Exercise requirements —
1. Duplicate the part of the Ahmed Al-Zain profile starting with "- 2022–2024: Damac" and going on through "Arabia / 2 / (0)".
2. In the Ahmed Al-Zain profile, why does the 2018 Al-Fayha entry fall within his 2017–2019 years at Al-Ahli?

Extract to read —
= Beginning of Section =

Ahmed Al-Zain

Personal information
- Full name: Ahmed Yousef Al-Zain
- Date of birth: 2 July 1991 (age 35)
- Place of birth: Jeddah, Saudi Arabia
- Height: 1.80 m (5 ft 11 in)
- Position: Winger

Youth career
- Al-Ittihad

Senior career*
- Years: Team / Apps / (Gls)
- 2013–2015: Abha
- 2015–2017: Al-Taawoun / 46 / (6)
- 2017–2019: Al-Ahli / 2 / (0)
- 2018: → Al-Fayha (loan) / 3 / (0)
- 2018–2019: → Al-Qadsiah (loan) / 14 / (4)
- 2019–2022: Al-Raed / 76 / (9)
- 2022–2024: Damac / 38 / (2)
- 2023: → Al-Khaleej (loan) / 11 / (0)
- 2024–2026: Al-Ula / 40 / (3)

International career^{‡}
- 2019–: Saudi Arabia / 2 / (0)

= Ahmed Al-Zain =

Saudi Arabian footballer (born 1991)

 Ahmed Yousef Al-Zain (أَحْمَد يُوسُف الزَّيْن; born 2 July 1991) is a Saudi professional footballer who plays as a winger.

= End of Section =

Source data

= Beginning of Section =

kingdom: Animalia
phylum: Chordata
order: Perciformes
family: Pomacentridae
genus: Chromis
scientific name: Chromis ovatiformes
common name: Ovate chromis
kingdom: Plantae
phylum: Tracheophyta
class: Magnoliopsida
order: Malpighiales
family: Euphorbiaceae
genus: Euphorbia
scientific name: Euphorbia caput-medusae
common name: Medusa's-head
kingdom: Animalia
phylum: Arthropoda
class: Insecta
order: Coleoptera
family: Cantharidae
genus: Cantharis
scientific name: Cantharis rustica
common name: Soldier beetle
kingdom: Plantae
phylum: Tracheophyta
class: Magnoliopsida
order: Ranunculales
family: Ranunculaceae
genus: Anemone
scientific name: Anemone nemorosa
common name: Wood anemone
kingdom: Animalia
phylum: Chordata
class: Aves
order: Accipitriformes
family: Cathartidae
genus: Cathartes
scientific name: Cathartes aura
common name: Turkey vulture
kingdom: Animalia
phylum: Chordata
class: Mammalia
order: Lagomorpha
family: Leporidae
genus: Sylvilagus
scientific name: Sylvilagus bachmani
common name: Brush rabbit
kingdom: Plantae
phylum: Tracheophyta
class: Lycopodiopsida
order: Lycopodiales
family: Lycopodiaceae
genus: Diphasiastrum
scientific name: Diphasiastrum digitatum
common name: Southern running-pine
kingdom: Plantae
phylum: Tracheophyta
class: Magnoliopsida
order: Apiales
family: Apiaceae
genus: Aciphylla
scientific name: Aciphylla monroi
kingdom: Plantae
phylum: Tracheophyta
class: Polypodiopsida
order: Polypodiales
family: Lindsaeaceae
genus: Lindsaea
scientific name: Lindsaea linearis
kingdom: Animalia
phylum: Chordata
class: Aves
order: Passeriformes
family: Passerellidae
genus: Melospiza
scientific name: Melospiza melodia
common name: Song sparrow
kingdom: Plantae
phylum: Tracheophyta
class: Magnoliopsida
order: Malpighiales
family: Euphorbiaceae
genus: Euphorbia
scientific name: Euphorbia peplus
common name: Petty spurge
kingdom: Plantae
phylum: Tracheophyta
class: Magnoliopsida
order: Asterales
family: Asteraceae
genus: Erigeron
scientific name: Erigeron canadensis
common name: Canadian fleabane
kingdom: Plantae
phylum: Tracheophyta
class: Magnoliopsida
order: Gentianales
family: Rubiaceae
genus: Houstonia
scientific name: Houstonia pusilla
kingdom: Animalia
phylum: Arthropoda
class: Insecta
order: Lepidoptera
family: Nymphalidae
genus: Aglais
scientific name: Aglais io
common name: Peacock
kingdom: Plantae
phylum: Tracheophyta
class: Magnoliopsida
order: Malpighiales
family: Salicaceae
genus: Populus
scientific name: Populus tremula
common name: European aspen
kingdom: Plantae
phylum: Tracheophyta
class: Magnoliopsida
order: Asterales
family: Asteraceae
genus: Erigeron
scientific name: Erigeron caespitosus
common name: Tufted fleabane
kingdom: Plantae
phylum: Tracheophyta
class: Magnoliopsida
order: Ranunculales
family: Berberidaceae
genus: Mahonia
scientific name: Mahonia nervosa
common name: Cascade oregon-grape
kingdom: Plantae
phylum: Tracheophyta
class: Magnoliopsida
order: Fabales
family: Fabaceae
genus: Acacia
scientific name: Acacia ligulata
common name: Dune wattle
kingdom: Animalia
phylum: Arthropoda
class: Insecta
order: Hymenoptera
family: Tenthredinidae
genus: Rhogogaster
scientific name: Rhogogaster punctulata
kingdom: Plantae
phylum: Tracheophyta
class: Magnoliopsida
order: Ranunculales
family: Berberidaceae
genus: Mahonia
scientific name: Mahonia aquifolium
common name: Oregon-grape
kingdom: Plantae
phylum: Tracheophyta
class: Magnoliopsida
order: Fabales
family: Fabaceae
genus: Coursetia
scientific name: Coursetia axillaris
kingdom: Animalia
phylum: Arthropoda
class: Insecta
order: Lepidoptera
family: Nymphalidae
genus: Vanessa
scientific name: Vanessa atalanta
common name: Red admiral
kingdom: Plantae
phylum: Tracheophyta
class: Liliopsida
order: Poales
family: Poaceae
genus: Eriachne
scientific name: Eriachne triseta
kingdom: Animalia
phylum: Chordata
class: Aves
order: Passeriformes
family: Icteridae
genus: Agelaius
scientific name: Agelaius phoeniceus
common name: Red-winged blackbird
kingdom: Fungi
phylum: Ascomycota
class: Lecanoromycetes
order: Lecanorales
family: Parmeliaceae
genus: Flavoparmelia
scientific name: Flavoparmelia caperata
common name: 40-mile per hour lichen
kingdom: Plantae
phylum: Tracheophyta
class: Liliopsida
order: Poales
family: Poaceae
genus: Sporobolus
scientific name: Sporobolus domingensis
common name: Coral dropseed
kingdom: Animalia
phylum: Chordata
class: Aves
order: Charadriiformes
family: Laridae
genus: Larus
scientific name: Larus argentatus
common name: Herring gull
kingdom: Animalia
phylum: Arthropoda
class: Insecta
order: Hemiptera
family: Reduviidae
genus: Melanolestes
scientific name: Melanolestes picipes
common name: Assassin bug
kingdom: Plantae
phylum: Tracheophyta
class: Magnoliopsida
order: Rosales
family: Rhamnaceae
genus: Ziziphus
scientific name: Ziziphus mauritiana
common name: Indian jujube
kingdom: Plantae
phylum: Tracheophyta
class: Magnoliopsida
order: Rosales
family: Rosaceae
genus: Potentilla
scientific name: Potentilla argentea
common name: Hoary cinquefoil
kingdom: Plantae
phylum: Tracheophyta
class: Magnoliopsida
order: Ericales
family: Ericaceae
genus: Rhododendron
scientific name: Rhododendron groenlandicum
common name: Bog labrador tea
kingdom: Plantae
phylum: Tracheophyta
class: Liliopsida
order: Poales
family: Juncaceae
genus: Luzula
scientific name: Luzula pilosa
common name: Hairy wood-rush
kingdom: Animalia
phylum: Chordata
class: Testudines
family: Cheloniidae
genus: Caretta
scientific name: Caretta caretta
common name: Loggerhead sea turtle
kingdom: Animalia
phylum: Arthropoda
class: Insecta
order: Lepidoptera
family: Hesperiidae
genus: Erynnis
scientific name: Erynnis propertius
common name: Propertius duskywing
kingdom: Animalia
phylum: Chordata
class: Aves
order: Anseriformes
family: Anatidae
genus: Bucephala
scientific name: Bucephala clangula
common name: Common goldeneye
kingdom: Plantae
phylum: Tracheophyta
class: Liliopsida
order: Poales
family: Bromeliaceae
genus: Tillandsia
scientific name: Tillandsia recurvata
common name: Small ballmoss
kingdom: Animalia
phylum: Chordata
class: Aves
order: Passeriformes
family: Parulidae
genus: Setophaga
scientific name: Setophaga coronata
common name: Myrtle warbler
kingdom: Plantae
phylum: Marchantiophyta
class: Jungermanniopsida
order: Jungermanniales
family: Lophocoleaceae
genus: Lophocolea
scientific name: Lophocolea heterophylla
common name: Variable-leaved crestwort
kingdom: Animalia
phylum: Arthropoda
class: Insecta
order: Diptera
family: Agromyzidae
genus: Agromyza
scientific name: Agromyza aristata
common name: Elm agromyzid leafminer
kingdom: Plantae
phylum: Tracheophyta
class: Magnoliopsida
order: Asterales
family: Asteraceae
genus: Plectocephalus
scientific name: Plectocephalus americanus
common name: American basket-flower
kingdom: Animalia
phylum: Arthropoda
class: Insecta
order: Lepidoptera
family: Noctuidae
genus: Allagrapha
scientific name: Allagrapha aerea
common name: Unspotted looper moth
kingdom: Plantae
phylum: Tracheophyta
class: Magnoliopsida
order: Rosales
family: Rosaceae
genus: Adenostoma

= End of Section =

Task solutions —
1.
- 2022–2024: Damac / 38 / (2)
- 2023: → Al-Khaleej (loan) / 11 / (0)
- 2024–2026: Al-Ula / 40 / (3)

International career^{‡}
- 2019–: Saudi Arabia / 2 / (0)

2. The Al-Fayha entry is marked with "→" and "(loan)" beneath the Al-Ahli line. So the profile presents it as a loan spell during his time at Al-Ahli.